Dataset entries:

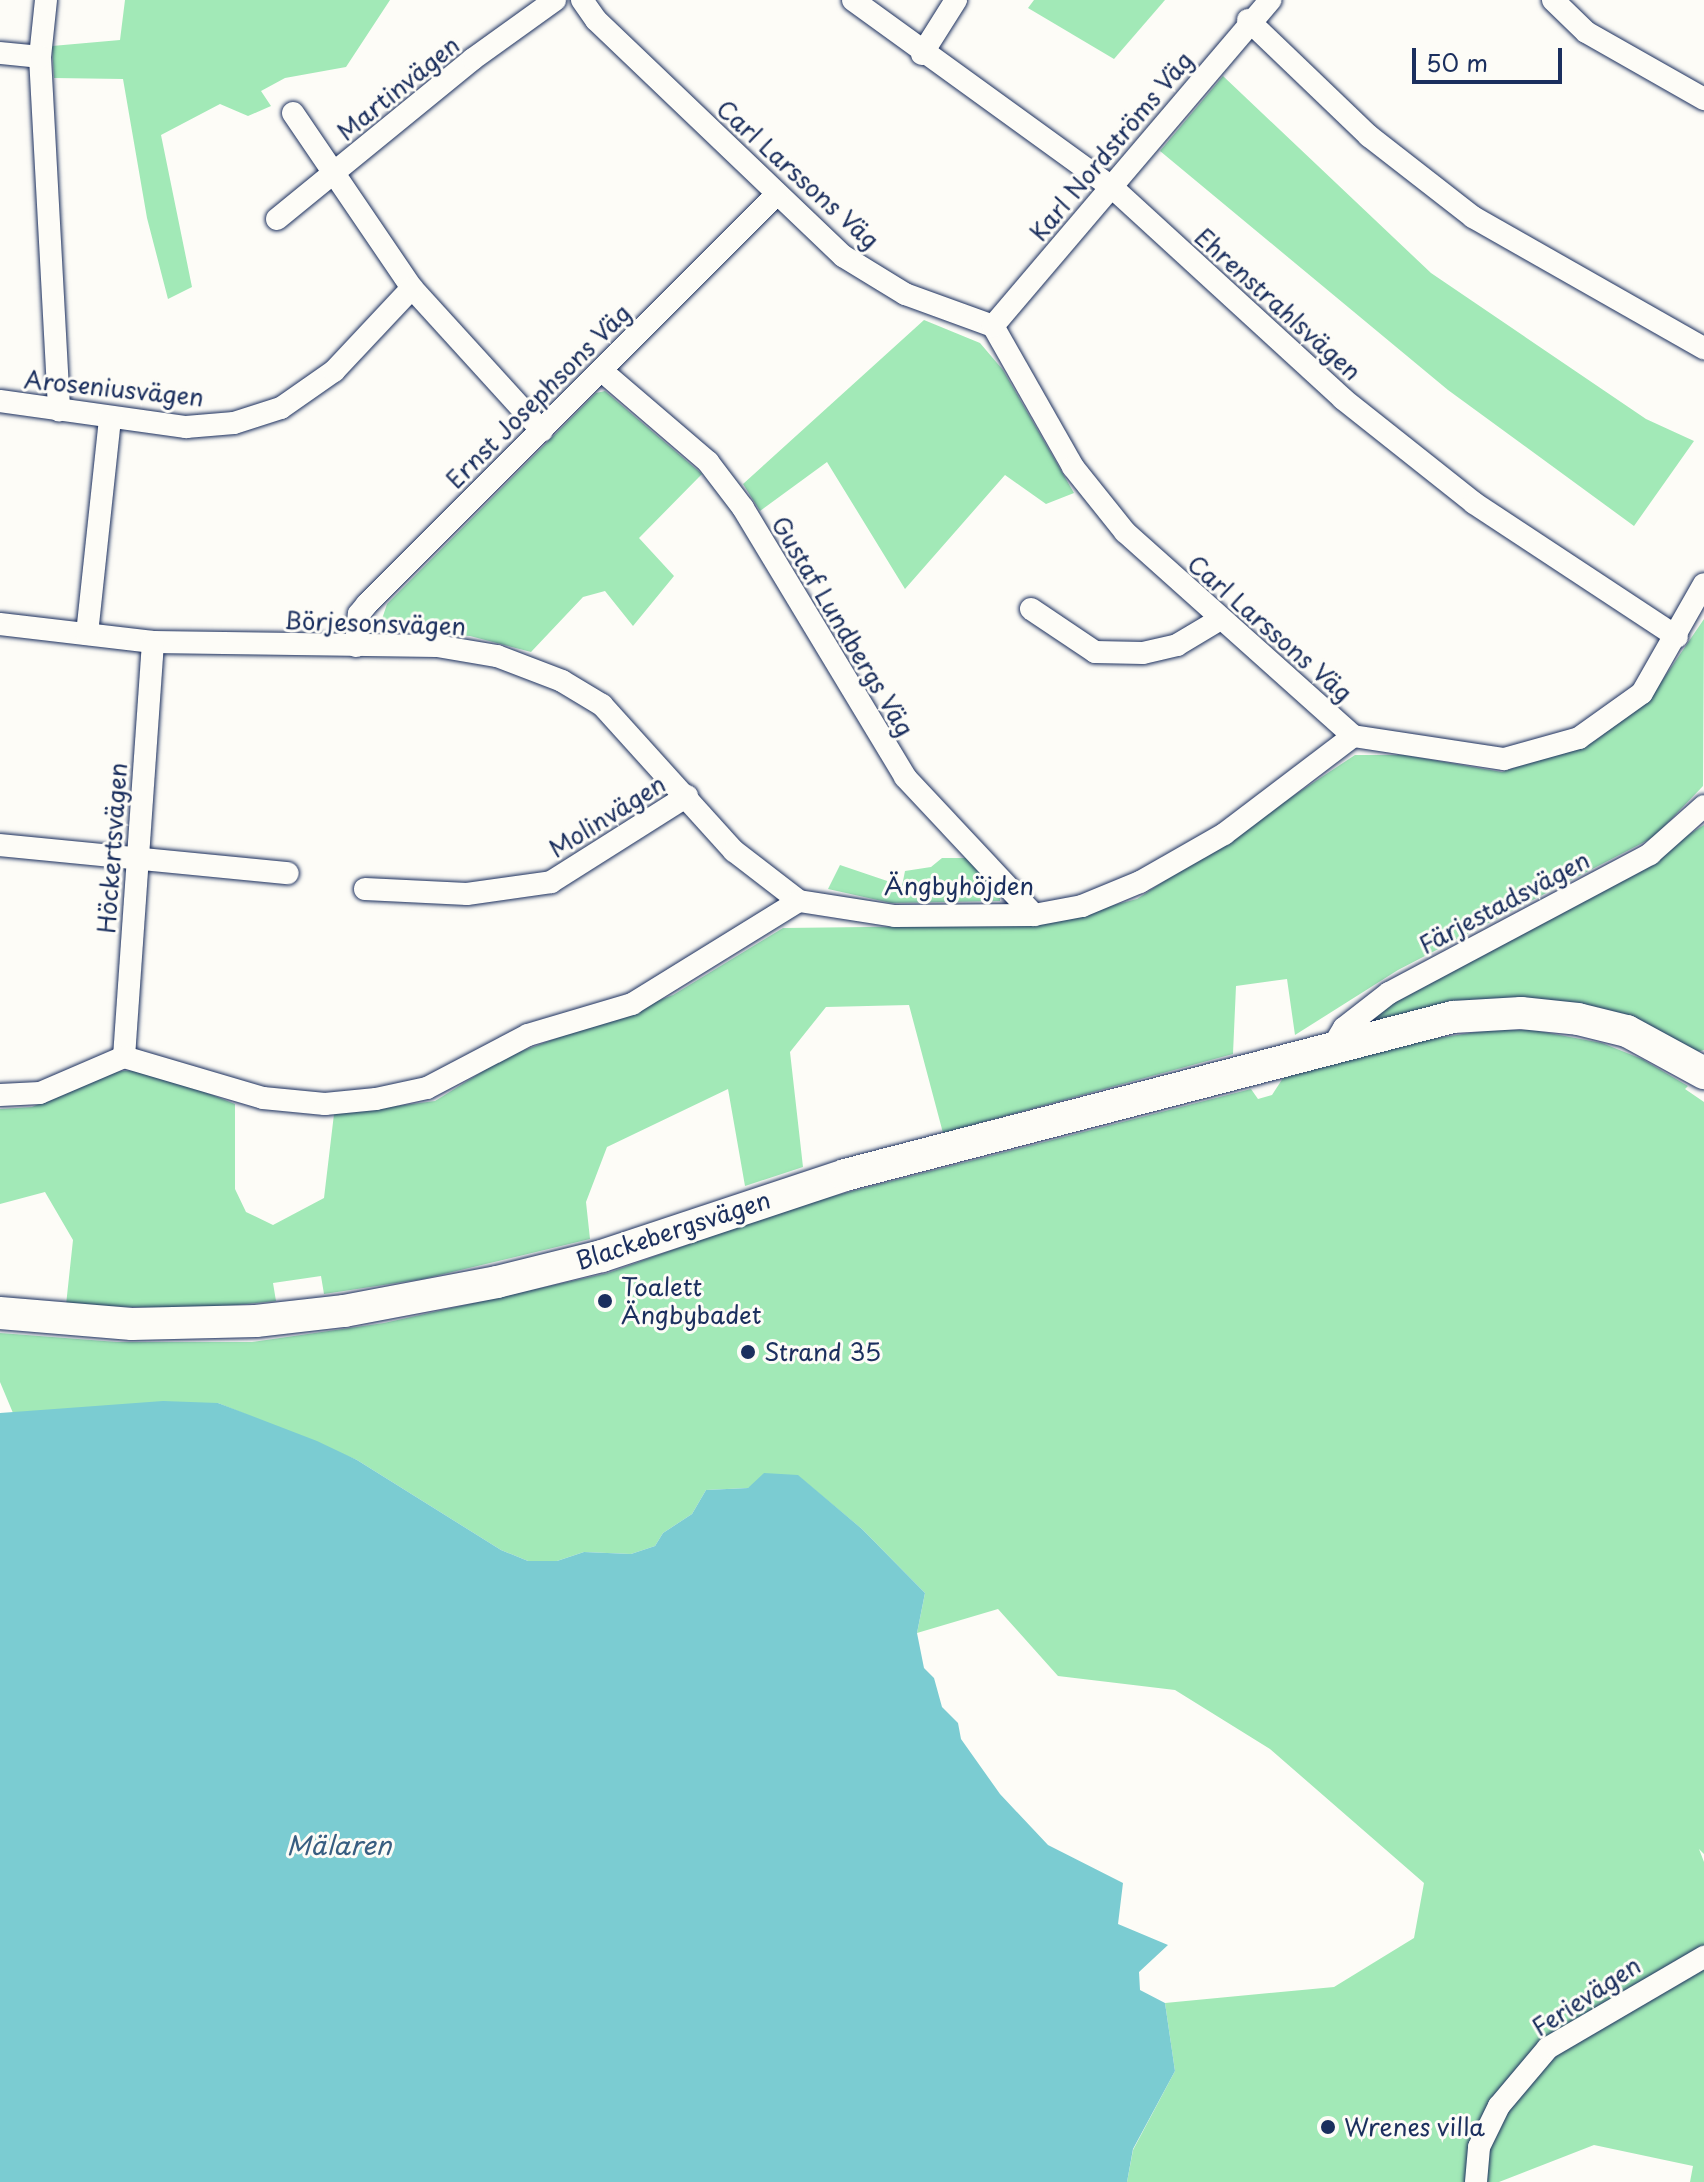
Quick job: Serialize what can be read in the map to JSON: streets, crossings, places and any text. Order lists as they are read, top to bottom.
{
  "streets": {
    "street": [
      "Martinvägen",
      "Karl Nordströms Väg",
      "Carl Larssons Väg",
      "Ehrenstrahlsvägen",
      "Aroseniusvägen",
      "Ernst Josephsons Väg",
      "Börjesonsvägen",
      "Gustaf Lundbergs Väg",
      "Molinvägen",
      "Höckertsvägen",
      "Ängbyhöjden",
      "Färjestadsvägen",
      "Blackebergsvägen",
      "Ferievägen"
    ]
  },
  "crossings": [
    ["Karl Nordströms Väg", "Carl Larssons Väg"],
    ["Karl Nordströms Väg", "Ehrenstrahlsvägen"],
    ["Carl Larssons Väg", "Ernst Josephsons Väg"],
    ["Carl Larssons Väg", "Ängbyhöjden"],
    ["Ernst Josephsons Väg", "Börjesonsvägen"],
    ["Ernst Josephsons Väg", "Gustaf Lundbergs Väg"],
    ["Börjesonsvägen", "Molinvägen"],
    ["Börjesonsvägen", "Höckertsvägen"],
    ["Börjesonsvägen", "Ängbyhöjden"],
    ["Gustaf Lundbergs Väg", "Ängbyhöjden"],
    ["Färjestadsvägen", "Blackebergsvägen"]
  ],
  "water": ["Mälaren"],
  "places": ["Toalett Ängbybadet", "Strand 35", "Wrenes villa"],
  "scale_bar": "50 m"
}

Requirement: What's needed is an exact copy of every entry, free of pictures.

Task result:
Quick job: Serialize what can be read in the map to JSON: streets, crossings, places and any text. Order lists as they are read, top to bottom.
{
  "streets": {
    "street": [
      "Martinvägen",
      "Karl Nordströms Väg",
      "Carl Larssons Väg",
      "Ehrenstrahlsvägen",
      "Aroseniusvägen",
      "Ernst Josephsons Väg",
      "Börjesonsvägen",
      "Gustaf Lundbergs Väg",
      "Molinvägen",
      "Höckertsvägen",
      "Ängbyhöjden",
      "Färjestadsvägen",
      "Blackebergsvägen",
      "Ferievägen"
    ]
  },
  "crossings": [
    ["Karl Nordströms Väg", "Carl Larssons Väg"],
    ["Karl Nordströms Väg", "Ehrenstrahlsvägen"],
    ["Carl Larssons Väg", "Ernst Josephsons Väg"],
    ["Carl Larssons Väg", "Ängbyhöjden"],
    ["Ernst Josephsons Väg", "Börjesonsvägen"],
    ["Ernst Josephsons Väg", "Gustaf Lundbergs Väg"],
    ["Börjesonsvägen", "Molinvägen"],
    ["Börjesonsvägen", "Höckertsvägen"],
    ["Börjesonsvägen", "Ängbyhöjden"],
    ["Gustaf Lundbergs Väg", "Ängbyhöjden"],
    ["Färjestadsvägen", "Blackebergsvägen"]
  ],
  "water": ["Mälaren"],
  "places": ["Toalett Ängbybadet", "Strand 35", "Wrenes villa"],
  "scale_bar": "50 m"
}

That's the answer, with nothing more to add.